→ **PROBLEM TO WORK ON**: Among the lines below, a stretch begins at the one with "SORIANO | 2 MAY 2022 | |" and ends at the one with "SAMIANO | 25 April 2022 | |". Repeat that stretch exactly, ends included.

→ **DATA EXCERPTS**:

================

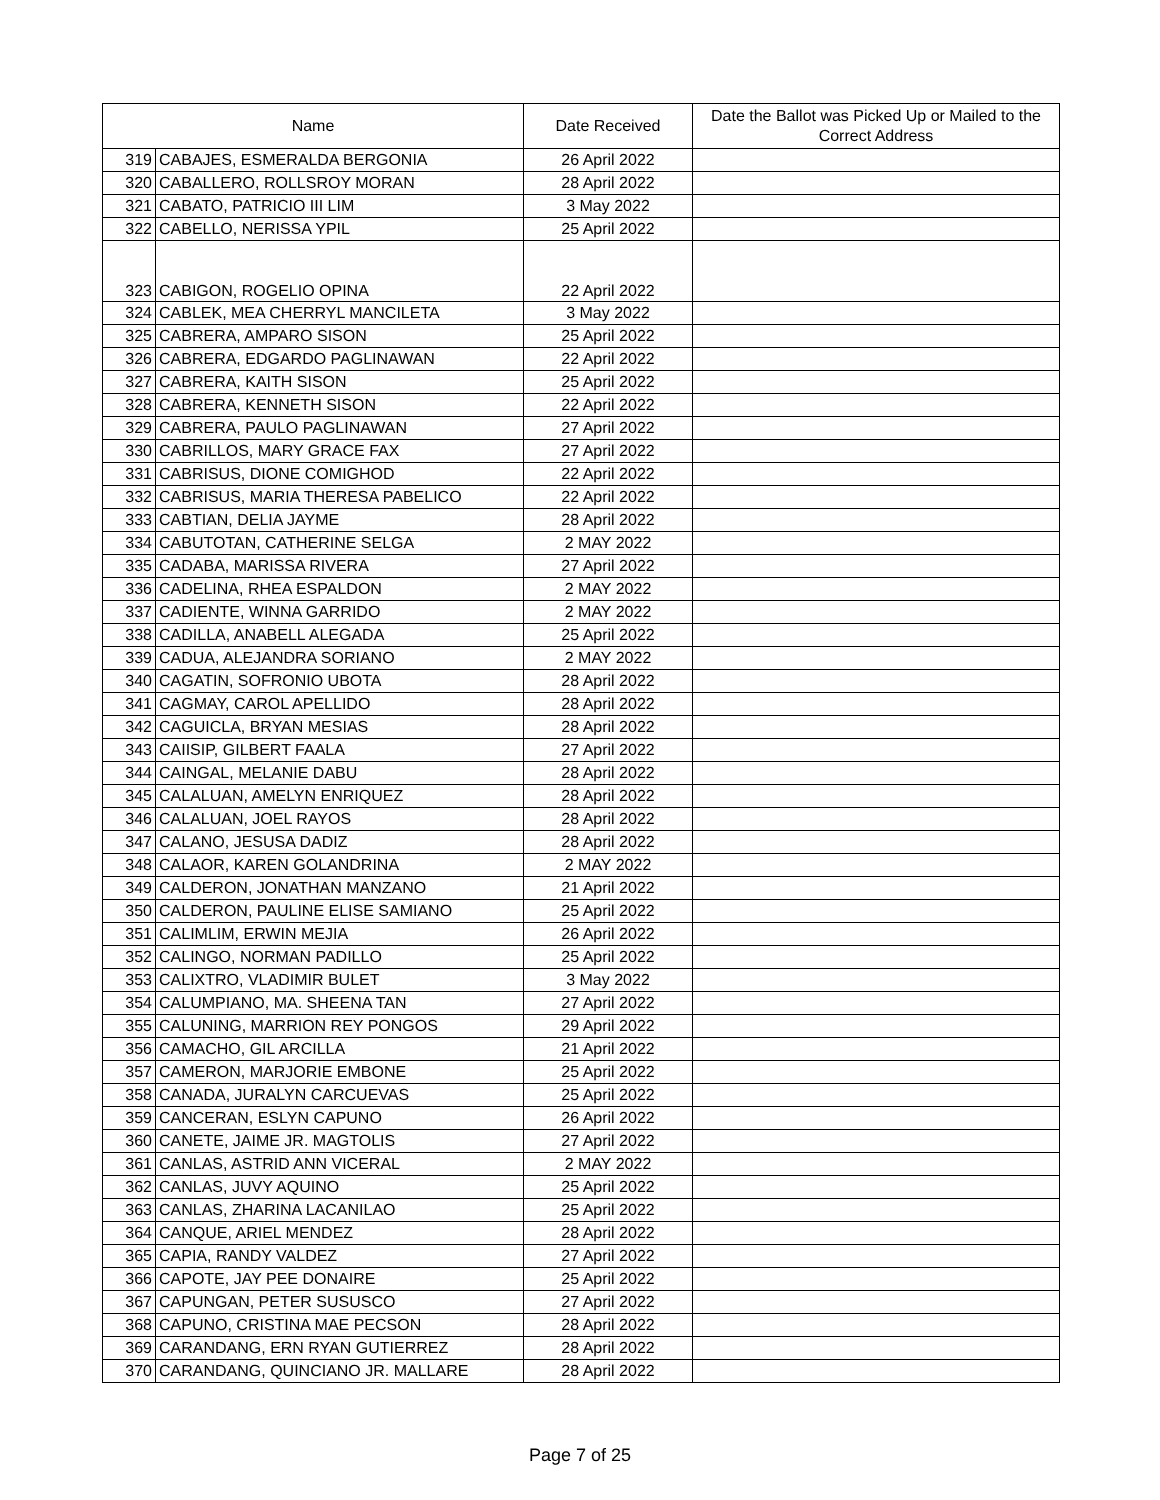| Name | | Date Received | Date the Ballot was Picked Up or Mailed to the Correct Address |
| --- | --- | --- | --- |
| 319 | CABAJES, ESMERALDA BERGONIA | 26 April 2022 | |
| 320 | CABALLERO, ROLLSROY MORAN | 28 April 2022 | |
| 321 | CABATO, PATRICIO III LIM | 3 May 2022 | |
| 322 | CABELLO, NERISSA YPIL | 25 April 2022 | |
| 323 | CABIGON, ROGELIO OPINA | 22 April 2022 | |
| 324 | CABLEK, MEA CHERRYL MANCILETA | 3 May 2022 | |
| 325 | CABRERA, AMPARO SISON | 25 April 2022 | |
| 326 | CABRERA, EDGARDO PAGLINAWAN | 22 April 2022 | |
| 327 | CABRERA, KAITH SISON | 25 April 2022 | |
| 328 | CABRERA, KENNETH SISON | 22 April 2022 | |
| 329 | CABRERA, PAULO PAGLINAWAN | 27 April 2022 | |
| 330 | CABRILLOS, MARY GRACE FAX | 27 April 2022 | |
| 331 | CABRISUS, DIONE COMIGHOD | 22 April 2022 | |
| 332 | CABRISUS, MARIA THERESA PABELICO | 22 April 2022 | |
| 333 | CABTIAN, DELIA JAYME | 28 April 2022 | |
| 334 | CABUTOTAN, CATHERINE SELGA | 2 MAY 2022 | |
| 335 | CADABA, MARISSA RIVERA | 27 April 2022 | |
| 336 | CADELINA, RHEA ESPALDON | 2 MAY 2022 | |
| 337 | CADIENTE, WINNA GARRIDO | 2 MAY 2022 | |
| 338 | CADILLA, ANABELL ALEGADA | 25 April 2022 | |
| 339 | CADUA, ALEJANDRA SORIANO | 2 MAY 2022 | |
| 340 | CAGATIN, SOFRONIO UBOTA | 28 April 2022 | |
| 341 | CAGMAY, CAROL APELLIDO | 28 April 2022 | |
| 342 | CAGUICLA, BRYAN MESIAS | 28 April 2022 | |
| 343 | CAIISIP, GILBERT FAALA | 27 April 2022 | |
| 344 | CAINGAL, MELANIE DABU | 28 April 2022 | |
| 345 | CALALUAN, AMELYN ENRIQUEZ | 28 April 2022 | |
| 346 | CALALUAN, JOEL RAYOS | 28 April 2022 | |
| 347 | CALANO, JESUSA DADIZ | 28 April 2022 | |
| 348 | CALAOR, KAREN GOLANDRINA | 2 MAY 2022 | |
| 349 | CALDERON, JONATHAN MANZANO | 21 April 2022 | |
| 350 | CALDERON, PAULINE ELISE SAMIANO | 25 April 2022 | |
| 351 | CALIMLIM, ERWIN MEJIA | 26 April 2022 | |
| 352 | CALINGO, NORMAN PADILLO | 25 April 2022 | |
| 353 | CALIXTRO, VLADIMIR BULET | 3 May 2022 | |
| 354 | CALUMPIANO, MA. SHEENA TAN | 27 April 2022 | |
| 355 | CALUNING, MARRION REY PONGOS | 29 April 2022 | |
| 356 | CAMACHO, GIL ARCILLA | 21 April 2022 | |
| 357 | CAMERON, MARJORIE EMBONE | 25 April 2022 | |
| 358 | CANADA, JURALYN CARCUEVAS | 25 April 2022 | |
| 359 | CANCERAN, ESLYN CAPUNO | 26 April 2022 | |
| 360 | CANETE, JAIME JR. MAGTOLIS | 27 April 2022 | |
| 361 | CANLAS, ASTRID ANN VICERAL | 2 MAY 2022 | |
| 362 | CANLAS, JUVY AQUINO | 25 April 2022 | |
| 363 | CANLAS, ZHARINA LACANILAO | 25 April 2022 | |
| 364 | CANQUE, ARIEL MENDEZ | 28 April 2022 | |
| 365 | CAPIA, RANDY VALDEZ | 27 April 2022 | |
| 366 | CAPOTE, JAY PEE DONAIRE | 25 April 2022 | |
| 367 | CAPUNGAN, PETER SUSUSCO | 27 April 2022 | |
| 368 | CAPUNO, CRISTINA MAE PECSON | 28 April 2022 | |
| 369 | CARANDANG, ERN RYAN GUTIERREZ | 28 April 2022 | |
| 370 | CARANDANG, QUINCIANO JR. MALLARE | 28 April 2022 | |
Page 7 of 25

================

→ **FINISHED EXERCISE**:
| 339 | CADUA, ALEJANDRA SORIANO | 2 MAY 2022 | |
| 340 | CAGATIN, SOFRONIO UBOTA | 28 April 2022 | |
| 341 | CAGMAY, CAROL APELLIDO | 28 April 2022 | |
| 342 | CAGUICLA, BRYAN MESIAS | 28 April 2022 | |
| 343 | CAIISIP, GILBERT FAALA | 27 April 2022 | |
| 344 | CAINGAL, MELANIE DABU | 28 April 2022 | |
| 345 | CALALUAN, AMELYN ENRIQUEZ | 28 April 2022 | |
| 346 | CALALUAN, JOEL RAYOS | 28 April 2022 | |
| 347 | CALANO, JESUSA DADIZ | 28 April 2022 | |
| 348 | CALAOR, KAREN GOLANDRINA | 2 MAY 2022 | |
| 349 | CALDERON, JONATHAN MANZANO | 21 April 2022 | |
| 350 | CALDERON, PAULINE ELISE SAMIANO | 25 April 2022 | |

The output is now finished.